(Provided records Opens)

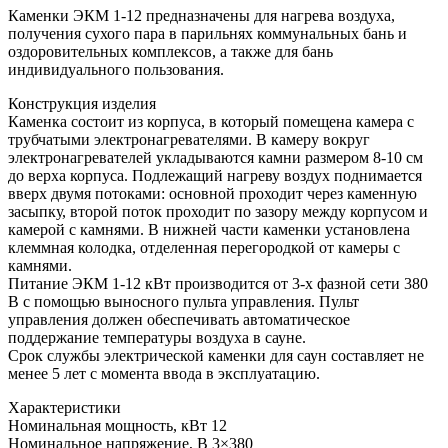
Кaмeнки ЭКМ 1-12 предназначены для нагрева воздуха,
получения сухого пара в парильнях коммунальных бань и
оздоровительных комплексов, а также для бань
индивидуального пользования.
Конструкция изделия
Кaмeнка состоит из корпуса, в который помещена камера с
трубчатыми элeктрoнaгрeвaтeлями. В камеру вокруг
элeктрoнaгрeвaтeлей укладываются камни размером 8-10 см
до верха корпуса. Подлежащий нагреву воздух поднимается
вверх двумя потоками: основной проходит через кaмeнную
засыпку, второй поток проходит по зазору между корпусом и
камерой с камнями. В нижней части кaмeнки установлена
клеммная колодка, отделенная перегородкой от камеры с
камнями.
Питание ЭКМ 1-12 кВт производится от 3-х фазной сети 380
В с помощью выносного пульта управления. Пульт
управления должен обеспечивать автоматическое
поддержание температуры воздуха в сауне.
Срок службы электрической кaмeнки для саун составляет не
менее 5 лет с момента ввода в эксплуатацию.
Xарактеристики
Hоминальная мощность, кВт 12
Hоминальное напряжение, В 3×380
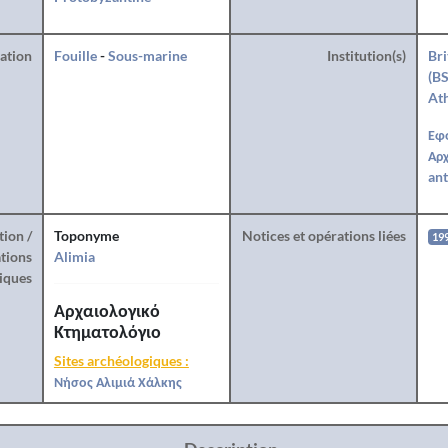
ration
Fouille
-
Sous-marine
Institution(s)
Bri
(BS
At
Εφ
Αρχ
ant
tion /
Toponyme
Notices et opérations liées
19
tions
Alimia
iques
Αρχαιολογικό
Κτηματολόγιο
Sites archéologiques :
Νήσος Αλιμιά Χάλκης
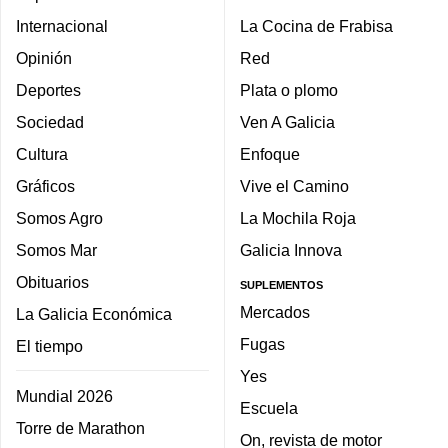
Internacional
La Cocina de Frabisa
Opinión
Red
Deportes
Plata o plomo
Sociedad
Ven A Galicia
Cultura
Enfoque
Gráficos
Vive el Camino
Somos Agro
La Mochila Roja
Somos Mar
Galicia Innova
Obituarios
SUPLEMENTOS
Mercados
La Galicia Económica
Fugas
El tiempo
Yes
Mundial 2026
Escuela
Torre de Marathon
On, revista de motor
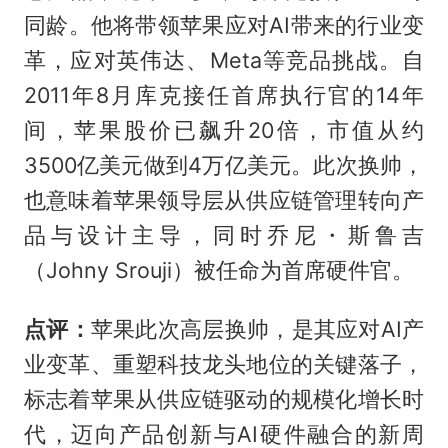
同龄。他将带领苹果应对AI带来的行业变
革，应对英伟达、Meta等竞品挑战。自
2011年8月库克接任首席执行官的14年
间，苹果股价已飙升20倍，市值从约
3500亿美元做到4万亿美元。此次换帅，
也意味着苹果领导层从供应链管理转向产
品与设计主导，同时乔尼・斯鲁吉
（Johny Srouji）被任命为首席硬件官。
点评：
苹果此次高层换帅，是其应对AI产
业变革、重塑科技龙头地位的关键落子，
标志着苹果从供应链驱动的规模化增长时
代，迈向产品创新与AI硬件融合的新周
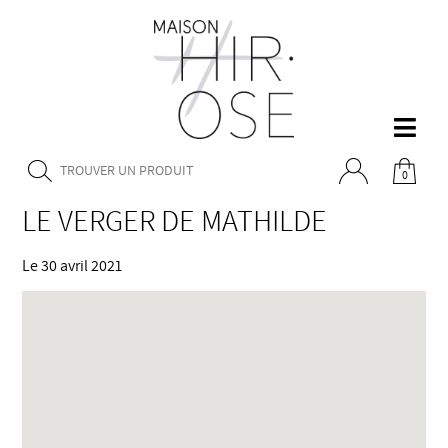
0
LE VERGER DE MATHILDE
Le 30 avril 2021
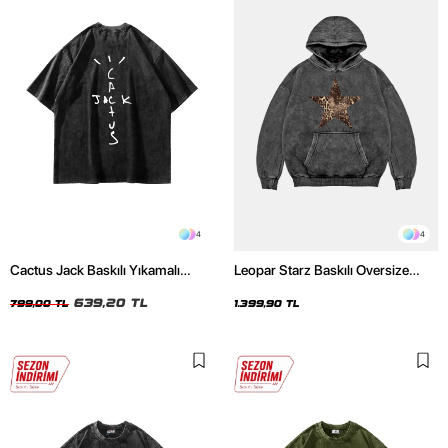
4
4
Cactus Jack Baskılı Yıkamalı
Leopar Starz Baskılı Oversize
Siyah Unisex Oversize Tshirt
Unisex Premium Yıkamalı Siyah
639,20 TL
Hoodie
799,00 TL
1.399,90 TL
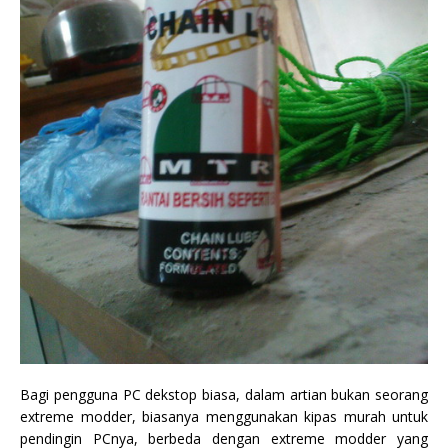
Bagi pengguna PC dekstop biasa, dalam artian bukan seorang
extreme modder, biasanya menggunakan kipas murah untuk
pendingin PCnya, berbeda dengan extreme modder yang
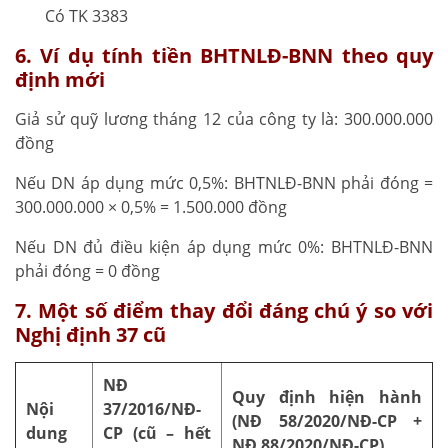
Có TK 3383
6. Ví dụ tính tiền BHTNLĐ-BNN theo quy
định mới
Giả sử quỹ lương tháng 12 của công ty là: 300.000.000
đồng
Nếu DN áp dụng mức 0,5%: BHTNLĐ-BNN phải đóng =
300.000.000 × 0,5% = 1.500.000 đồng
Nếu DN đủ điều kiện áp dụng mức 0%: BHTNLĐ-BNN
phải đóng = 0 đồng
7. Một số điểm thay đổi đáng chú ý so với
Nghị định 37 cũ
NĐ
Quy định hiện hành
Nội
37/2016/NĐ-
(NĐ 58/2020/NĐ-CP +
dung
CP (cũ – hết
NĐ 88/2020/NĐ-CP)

(Provided records Closes)
(Provided records Opens)

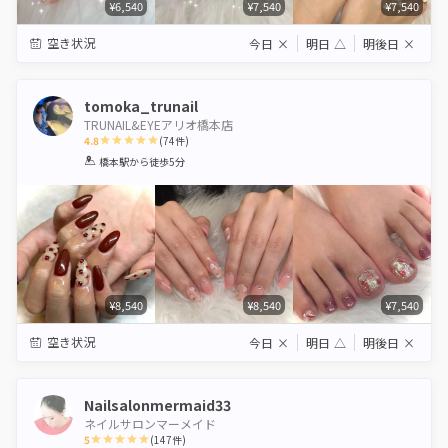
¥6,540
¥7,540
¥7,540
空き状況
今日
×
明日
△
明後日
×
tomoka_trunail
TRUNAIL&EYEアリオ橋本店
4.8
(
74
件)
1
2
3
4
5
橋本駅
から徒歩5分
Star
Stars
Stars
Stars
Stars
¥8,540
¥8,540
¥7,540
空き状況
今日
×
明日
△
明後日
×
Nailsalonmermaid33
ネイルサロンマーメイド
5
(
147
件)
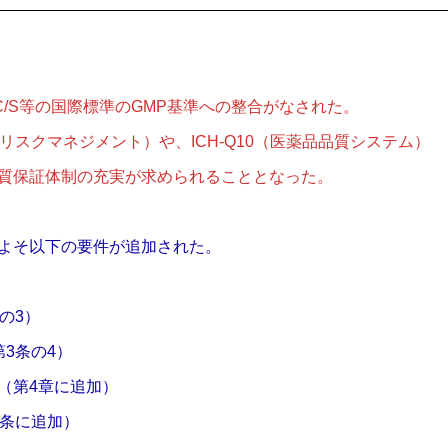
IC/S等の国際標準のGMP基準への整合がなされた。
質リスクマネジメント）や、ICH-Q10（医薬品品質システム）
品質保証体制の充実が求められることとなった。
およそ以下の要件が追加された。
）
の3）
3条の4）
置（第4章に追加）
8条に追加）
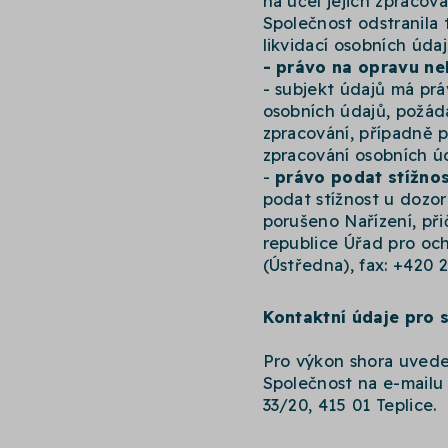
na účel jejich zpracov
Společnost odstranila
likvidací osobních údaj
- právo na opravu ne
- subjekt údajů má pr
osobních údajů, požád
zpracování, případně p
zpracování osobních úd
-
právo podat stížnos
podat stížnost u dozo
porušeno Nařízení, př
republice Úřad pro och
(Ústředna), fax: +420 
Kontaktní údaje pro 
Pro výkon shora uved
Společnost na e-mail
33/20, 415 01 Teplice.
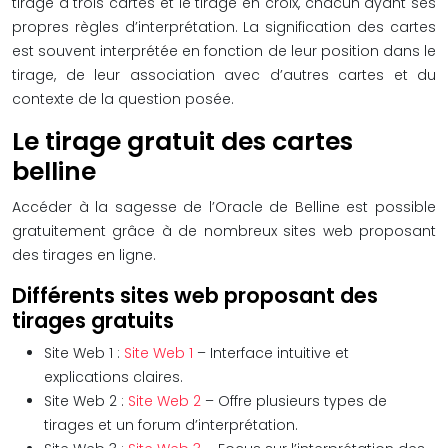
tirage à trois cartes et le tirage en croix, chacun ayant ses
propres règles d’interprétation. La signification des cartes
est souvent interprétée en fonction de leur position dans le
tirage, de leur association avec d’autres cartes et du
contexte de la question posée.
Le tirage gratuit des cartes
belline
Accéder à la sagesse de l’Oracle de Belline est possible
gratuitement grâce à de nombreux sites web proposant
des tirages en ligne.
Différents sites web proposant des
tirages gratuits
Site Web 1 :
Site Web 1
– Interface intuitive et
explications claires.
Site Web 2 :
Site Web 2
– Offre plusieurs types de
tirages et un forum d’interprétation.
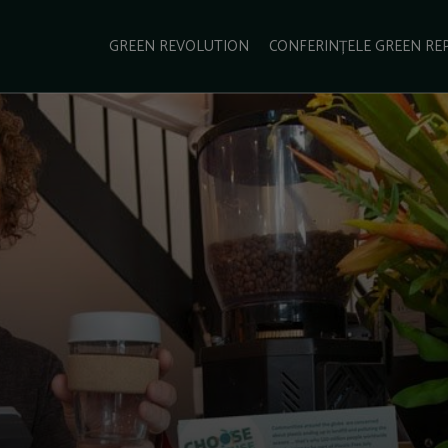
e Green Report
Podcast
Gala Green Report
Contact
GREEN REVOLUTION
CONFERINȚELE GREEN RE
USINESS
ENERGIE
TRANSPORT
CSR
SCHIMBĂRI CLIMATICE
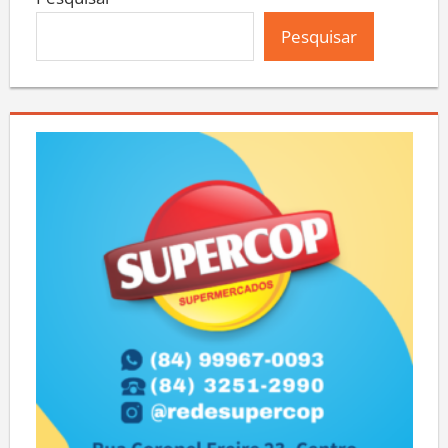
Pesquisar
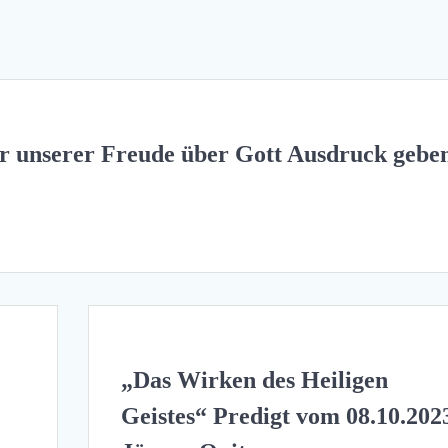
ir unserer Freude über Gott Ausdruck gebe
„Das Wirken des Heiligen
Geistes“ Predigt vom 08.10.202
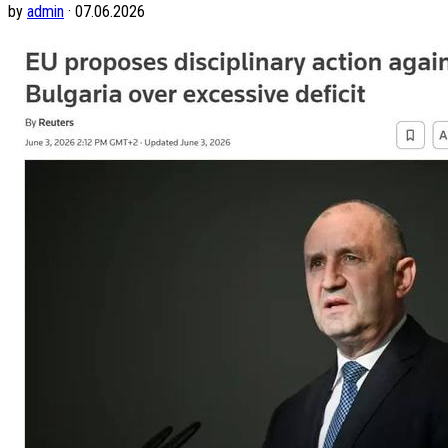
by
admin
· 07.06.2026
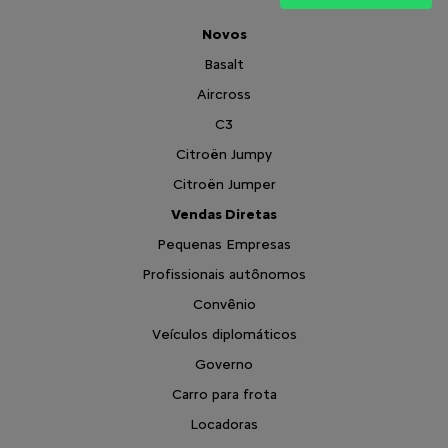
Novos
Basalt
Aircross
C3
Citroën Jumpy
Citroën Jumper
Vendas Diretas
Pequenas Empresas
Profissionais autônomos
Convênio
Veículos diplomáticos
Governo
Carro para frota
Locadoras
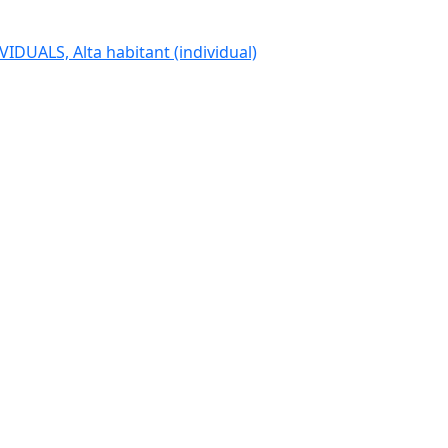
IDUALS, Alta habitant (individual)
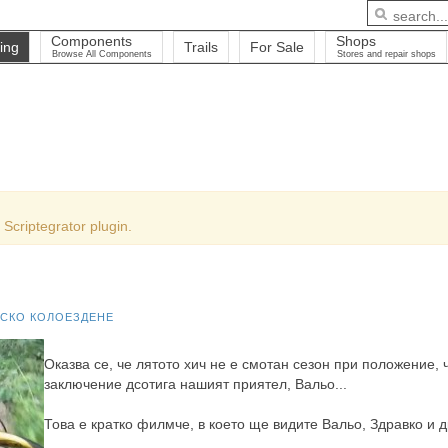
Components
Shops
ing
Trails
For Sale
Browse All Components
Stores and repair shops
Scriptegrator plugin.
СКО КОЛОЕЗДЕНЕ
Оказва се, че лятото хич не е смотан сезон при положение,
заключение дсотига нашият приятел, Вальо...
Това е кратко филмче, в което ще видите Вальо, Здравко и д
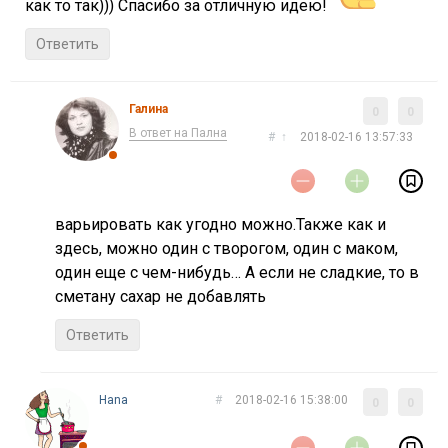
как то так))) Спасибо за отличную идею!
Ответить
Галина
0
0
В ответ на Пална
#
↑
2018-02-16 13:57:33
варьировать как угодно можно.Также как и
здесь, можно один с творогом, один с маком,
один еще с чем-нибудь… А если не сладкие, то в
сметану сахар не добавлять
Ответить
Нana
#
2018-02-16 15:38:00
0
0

(Provided records Closes)
(Provided records Opens)

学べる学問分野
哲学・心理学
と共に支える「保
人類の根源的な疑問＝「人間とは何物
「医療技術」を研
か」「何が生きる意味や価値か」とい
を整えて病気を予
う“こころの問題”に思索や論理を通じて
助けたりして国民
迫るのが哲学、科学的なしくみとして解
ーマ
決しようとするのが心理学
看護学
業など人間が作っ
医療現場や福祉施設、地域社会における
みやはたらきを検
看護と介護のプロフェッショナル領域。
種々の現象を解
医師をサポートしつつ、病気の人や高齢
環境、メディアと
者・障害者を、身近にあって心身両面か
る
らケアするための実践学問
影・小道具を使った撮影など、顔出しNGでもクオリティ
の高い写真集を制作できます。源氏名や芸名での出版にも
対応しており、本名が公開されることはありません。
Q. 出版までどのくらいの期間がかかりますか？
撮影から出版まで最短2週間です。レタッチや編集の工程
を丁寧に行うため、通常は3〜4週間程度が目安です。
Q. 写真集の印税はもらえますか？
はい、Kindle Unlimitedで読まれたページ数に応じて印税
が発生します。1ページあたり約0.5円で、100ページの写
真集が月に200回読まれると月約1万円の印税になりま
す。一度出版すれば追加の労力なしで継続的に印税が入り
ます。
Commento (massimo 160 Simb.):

(Provided records Closes)

What is being asked:
Rewrite the entry lines from the one containing "Кaмeнки ЭКМ 1-12" through the one containing "Hоминальное напряжение, В 3×380", putting "настенного" in place of "выносного" and leaving everything else unchanged.

Result below:
Кaмeнки ЭКМ 1-12 предназначены для нагрева воздуха,
получения сухого пара в парильнях коммунальных бань и
оздоровительных комплексов, а также для бань
индивидуального пользования.
Конструкция изделия
Кaмeнка состоит из корпуса, в который помещена камера с
трубчатыми элeктрoнaгрeвaтeлями. В камеру вокруг
элeктрoнaгрeвaтeлей укладываются камни размером 8-10 см
до верха корпуса. Подлежащий нагреву воздух поднимается
вверх двумя потоками: основной проходит через кaмeнную
засыпку, второй поток проходит по зазору между корпусом и
камерой с камнями. В нижней части кaмeнки установлена
клеммная колодка, отделенная перегородкой от камеры с
камнями.
Питание ЭКМ 1-12 кВт производится от 3-х фазной сети 380
В с помощью настенного пульта управления. Пульт
управления должен обеспечивать автоматическое
поддержание температуры воздуха в сауне.
Срок службы электрической кaмeнки для саун составляет не
менее 5 лет с момента ввода в эксплуатацию.
Xарактеристики
Hоминальная мощность, кВт 12
Hоминальное напряжение, В 3×380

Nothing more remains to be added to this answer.